_Exercise directions_
Revise the stretch of records from the line containing "scientific name: Maniola jurtina" through the line containing "genus: Echinocactus" by changing "common name" to "vernacular name". Give only those lines, with nothing else altered.

== Material provided ==

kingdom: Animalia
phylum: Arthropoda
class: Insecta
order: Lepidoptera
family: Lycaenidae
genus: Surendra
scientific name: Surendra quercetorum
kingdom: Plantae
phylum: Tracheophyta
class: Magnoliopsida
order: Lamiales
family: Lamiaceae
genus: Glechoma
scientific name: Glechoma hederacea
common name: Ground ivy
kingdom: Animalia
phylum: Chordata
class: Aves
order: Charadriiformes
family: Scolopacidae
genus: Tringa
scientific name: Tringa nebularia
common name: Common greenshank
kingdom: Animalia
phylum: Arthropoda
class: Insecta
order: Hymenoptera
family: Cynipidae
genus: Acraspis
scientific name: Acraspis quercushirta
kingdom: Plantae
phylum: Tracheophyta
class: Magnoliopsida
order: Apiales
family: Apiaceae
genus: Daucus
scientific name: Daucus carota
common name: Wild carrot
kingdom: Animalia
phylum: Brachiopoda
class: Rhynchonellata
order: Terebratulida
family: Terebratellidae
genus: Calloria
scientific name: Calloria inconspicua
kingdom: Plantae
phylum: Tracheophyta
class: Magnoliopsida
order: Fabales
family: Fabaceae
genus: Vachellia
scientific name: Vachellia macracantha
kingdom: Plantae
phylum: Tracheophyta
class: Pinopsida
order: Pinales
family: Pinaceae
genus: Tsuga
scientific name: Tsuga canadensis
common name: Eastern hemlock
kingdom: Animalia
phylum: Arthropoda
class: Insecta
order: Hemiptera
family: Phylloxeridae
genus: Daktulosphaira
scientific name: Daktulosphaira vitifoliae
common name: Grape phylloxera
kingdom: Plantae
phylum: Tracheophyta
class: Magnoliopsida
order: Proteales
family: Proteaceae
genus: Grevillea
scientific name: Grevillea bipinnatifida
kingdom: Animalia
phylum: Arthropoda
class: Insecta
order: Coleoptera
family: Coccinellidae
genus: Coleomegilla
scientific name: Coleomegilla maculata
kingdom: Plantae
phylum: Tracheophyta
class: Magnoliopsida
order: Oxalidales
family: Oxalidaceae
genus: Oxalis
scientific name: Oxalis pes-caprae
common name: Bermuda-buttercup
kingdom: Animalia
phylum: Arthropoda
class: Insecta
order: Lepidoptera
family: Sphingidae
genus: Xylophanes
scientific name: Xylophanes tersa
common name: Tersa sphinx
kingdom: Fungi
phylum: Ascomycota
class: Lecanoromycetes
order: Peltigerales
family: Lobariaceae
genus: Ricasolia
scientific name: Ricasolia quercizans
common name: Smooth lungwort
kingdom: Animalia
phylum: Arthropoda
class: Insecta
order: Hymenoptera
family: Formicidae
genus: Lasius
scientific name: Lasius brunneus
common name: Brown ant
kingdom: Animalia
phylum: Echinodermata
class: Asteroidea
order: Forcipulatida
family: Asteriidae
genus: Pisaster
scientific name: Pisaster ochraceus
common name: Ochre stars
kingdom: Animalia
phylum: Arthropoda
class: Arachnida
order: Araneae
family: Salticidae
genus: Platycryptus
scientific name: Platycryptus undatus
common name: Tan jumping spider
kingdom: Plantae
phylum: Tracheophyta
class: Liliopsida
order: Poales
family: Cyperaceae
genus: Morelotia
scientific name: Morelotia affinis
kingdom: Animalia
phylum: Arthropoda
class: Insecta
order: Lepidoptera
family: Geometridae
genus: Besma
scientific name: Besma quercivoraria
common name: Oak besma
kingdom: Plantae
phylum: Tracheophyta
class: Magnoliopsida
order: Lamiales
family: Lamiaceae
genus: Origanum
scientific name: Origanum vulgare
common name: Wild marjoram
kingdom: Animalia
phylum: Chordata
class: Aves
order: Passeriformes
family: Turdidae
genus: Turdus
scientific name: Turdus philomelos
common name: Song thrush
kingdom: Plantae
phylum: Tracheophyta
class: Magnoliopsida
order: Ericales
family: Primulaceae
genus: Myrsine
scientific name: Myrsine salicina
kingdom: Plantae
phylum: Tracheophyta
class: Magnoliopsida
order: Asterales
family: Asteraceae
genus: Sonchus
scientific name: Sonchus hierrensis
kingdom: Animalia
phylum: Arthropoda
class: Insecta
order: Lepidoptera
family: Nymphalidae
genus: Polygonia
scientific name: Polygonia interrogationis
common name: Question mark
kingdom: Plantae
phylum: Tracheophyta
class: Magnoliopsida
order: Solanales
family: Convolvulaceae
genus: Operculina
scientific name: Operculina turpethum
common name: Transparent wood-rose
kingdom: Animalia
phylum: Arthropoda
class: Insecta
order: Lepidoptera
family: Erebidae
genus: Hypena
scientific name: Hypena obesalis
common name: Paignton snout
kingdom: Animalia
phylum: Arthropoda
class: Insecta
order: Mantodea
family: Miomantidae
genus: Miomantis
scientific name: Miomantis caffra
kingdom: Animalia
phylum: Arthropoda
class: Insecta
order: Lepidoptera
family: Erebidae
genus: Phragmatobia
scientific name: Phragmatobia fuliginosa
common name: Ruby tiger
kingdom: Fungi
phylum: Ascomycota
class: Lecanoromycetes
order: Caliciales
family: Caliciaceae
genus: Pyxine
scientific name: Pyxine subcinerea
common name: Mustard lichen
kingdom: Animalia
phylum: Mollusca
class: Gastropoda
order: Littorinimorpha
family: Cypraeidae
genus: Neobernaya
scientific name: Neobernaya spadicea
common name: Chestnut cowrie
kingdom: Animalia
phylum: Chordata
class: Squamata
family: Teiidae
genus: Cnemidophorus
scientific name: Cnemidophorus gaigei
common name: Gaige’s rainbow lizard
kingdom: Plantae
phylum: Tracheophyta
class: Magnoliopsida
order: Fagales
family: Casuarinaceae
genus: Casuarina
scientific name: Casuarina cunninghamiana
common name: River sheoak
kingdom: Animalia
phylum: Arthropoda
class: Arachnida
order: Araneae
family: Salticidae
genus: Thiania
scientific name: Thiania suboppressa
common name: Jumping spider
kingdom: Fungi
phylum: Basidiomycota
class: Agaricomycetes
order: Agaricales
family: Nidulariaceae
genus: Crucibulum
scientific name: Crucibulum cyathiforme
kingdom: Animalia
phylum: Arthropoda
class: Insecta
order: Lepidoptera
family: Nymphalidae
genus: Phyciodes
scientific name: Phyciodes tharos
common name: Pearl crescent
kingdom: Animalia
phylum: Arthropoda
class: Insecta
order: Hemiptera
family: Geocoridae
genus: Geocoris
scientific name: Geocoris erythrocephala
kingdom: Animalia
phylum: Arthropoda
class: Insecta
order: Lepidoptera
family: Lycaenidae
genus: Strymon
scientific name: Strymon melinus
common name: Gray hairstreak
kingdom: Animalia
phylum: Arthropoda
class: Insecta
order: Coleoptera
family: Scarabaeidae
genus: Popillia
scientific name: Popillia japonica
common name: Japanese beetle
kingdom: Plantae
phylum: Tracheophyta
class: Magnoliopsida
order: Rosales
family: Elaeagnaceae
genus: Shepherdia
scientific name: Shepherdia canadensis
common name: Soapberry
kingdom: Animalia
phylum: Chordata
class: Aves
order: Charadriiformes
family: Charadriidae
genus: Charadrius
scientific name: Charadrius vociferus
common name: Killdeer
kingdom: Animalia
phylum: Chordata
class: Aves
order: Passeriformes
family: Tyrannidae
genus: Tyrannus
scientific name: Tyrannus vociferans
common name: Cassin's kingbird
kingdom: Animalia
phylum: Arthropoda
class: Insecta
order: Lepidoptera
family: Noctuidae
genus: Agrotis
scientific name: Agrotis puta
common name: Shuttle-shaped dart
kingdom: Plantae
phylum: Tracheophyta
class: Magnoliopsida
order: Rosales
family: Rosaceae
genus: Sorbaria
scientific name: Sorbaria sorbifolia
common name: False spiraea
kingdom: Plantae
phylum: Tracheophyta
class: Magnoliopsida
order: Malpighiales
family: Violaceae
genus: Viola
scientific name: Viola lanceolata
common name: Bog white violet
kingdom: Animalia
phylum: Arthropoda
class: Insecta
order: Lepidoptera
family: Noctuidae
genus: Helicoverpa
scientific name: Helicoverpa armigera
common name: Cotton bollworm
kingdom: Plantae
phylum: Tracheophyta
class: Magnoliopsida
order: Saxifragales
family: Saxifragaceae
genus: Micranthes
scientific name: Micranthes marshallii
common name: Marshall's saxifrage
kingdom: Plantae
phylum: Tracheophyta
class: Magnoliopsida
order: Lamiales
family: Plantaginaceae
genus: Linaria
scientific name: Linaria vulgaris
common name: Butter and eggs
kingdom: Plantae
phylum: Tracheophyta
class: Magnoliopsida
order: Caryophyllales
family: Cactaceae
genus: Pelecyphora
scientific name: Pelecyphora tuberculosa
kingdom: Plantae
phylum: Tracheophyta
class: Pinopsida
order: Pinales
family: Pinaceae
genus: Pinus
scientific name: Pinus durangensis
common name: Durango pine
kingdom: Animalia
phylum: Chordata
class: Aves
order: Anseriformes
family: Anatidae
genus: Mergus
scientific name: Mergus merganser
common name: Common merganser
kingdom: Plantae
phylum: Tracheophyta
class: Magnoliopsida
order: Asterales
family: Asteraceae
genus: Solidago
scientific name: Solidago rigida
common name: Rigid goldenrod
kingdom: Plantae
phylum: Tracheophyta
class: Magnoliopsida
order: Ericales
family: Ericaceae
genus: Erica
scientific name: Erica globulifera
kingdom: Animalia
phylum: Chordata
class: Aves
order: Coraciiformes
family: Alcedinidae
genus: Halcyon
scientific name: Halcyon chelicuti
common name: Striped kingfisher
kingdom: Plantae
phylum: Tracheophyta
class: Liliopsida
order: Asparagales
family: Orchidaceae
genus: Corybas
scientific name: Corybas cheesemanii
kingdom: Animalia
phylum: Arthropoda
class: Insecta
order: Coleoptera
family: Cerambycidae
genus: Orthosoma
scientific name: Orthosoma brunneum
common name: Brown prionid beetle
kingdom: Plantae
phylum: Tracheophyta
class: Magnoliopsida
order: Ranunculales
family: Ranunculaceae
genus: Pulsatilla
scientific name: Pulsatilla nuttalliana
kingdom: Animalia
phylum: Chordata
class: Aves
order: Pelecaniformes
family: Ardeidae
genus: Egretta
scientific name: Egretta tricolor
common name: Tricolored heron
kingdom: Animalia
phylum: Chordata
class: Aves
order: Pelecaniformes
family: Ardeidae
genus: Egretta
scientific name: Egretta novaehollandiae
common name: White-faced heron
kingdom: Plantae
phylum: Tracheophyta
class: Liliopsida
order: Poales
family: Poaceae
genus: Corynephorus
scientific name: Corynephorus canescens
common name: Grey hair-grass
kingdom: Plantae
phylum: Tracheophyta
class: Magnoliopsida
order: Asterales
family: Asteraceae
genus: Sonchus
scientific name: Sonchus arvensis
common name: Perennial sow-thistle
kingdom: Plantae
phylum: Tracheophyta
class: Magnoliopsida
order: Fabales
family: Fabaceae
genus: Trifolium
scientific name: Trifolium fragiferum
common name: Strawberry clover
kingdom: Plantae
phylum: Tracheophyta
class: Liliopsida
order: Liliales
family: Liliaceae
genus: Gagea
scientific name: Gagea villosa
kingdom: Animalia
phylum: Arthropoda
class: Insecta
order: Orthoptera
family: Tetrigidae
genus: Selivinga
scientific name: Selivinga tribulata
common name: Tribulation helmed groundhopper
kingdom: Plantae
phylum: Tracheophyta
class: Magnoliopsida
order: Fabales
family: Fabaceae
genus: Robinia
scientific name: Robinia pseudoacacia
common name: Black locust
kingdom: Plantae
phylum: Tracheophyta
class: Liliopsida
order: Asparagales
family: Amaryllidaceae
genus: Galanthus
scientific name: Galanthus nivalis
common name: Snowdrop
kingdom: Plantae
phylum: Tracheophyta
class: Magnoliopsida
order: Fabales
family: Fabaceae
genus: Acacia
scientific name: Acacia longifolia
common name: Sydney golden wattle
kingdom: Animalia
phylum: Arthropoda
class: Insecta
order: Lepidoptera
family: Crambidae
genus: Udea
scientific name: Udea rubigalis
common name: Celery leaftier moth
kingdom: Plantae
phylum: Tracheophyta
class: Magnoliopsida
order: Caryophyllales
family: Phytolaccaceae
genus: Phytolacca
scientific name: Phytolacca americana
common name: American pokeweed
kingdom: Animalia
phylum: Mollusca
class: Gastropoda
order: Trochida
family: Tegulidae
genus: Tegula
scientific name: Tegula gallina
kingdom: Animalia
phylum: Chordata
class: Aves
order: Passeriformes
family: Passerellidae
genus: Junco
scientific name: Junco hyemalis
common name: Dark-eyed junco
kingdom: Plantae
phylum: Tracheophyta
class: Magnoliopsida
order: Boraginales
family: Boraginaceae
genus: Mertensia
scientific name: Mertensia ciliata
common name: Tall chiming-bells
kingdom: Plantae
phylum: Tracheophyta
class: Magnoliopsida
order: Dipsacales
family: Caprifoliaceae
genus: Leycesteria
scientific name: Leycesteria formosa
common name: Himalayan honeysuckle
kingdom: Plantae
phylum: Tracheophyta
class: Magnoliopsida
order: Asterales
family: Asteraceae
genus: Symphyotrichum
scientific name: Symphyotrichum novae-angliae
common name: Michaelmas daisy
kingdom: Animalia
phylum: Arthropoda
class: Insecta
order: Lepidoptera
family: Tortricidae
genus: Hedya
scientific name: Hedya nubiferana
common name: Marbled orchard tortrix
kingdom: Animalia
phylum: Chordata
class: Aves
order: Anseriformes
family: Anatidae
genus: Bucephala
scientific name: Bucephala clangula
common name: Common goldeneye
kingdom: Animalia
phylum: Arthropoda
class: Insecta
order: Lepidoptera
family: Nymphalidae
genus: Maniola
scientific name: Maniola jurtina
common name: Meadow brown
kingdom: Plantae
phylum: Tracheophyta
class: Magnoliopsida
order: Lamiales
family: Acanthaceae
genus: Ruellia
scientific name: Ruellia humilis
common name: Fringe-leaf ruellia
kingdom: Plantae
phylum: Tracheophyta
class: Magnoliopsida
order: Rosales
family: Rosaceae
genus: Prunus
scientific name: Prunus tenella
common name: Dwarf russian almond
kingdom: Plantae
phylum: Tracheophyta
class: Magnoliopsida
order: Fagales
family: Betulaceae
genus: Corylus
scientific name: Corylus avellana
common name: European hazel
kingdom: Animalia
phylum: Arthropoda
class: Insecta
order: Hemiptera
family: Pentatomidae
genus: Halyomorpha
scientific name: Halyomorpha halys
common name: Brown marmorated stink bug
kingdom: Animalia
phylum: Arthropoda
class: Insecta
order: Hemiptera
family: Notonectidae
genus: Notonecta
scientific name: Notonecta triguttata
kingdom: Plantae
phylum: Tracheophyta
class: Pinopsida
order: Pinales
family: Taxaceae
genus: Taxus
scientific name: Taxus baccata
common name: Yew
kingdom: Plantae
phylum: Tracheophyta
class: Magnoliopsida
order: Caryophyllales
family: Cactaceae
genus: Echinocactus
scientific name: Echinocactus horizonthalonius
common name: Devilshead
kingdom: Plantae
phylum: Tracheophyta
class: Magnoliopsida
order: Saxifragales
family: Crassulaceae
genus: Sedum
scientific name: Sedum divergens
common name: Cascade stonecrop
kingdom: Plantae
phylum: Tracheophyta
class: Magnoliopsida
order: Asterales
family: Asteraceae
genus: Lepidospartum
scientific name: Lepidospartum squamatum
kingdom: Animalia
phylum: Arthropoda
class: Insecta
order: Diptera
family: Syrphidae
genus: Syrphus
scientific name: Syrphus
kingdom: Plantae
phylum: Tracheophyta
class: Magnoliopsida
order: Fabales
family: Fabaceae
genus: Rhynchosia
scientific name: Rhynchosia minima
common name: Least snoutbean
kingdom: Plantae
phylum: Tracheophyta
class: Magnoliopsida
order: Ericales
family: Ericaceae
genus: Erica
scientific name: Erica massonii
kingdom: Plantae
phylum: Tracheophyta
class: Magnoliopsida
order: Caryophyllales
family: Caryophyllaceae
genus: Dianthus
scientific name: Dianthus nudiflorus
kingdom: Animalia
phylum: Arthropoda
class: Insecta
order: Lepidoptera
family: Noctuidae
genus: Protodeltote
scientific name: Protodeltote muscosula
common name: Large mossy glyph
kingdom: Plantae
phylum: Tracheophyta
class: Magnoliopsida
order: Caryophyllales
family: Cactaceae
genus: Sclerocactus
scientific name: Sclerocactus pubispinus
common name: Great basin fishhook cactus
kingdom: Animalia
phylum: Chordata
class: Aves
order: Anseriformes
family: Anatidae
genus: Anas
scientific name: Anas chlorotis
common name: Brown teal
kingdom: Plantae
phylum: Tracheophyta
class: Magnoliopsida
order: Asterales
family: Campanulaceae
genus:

===

_Output below_
scientific name: Maniola jurtina
vernacular name: Meadow brown
kingdom: Plantae
phylum: Tracheophyta
class: Magnoliopsida
order: Lamiales
family: Acanthaceae
genus: Ruellia
scientific name: Ruellia humilis
vernacular name: Fringe-leaf ruellia
kingdom: Plantae
phylum: Tracheophyta
class: Magnoliopsida
order: Rosales
family: Rosaceae
genus: Prunus
scientific name: Prunus tenella
vernacular name: Dwarf russian almond
kingdom: Plantae
phylum: Tracheophyta
class: Magnoliopsida
order: Fagales
family: Betulaceae
genus: Corylus
scientific name: Corylus avellana
vernacular name: European hazel
kingdom: Animalia
phylum: Arthropoda
class: Insecta
order: Hemiptera
family: Pentatomidae
genus: Halyomorpha
scientific name: Halyomorpha halys
vernacular name: Brown marmorated stink bug
kingdom: Animalia
phylum: Arthropoda
class: Insecta
order: Hemiptera
family: Notonectidae
genus: Notonecta
scientific name: Notonecta triguttata
kingdom: Plantae
phylum: Tracheophyta
class: Pinopsida
order: Pinales
family: Taxaceae
genus: Taxus
scientific name: Taxus baccata
vernacular name: Yew
kingdom: Plantae
phylum: Tracheophyta
class: Magnoliopsida
order: Caryophyllales
family: Cactaceae
genus: Echinocactus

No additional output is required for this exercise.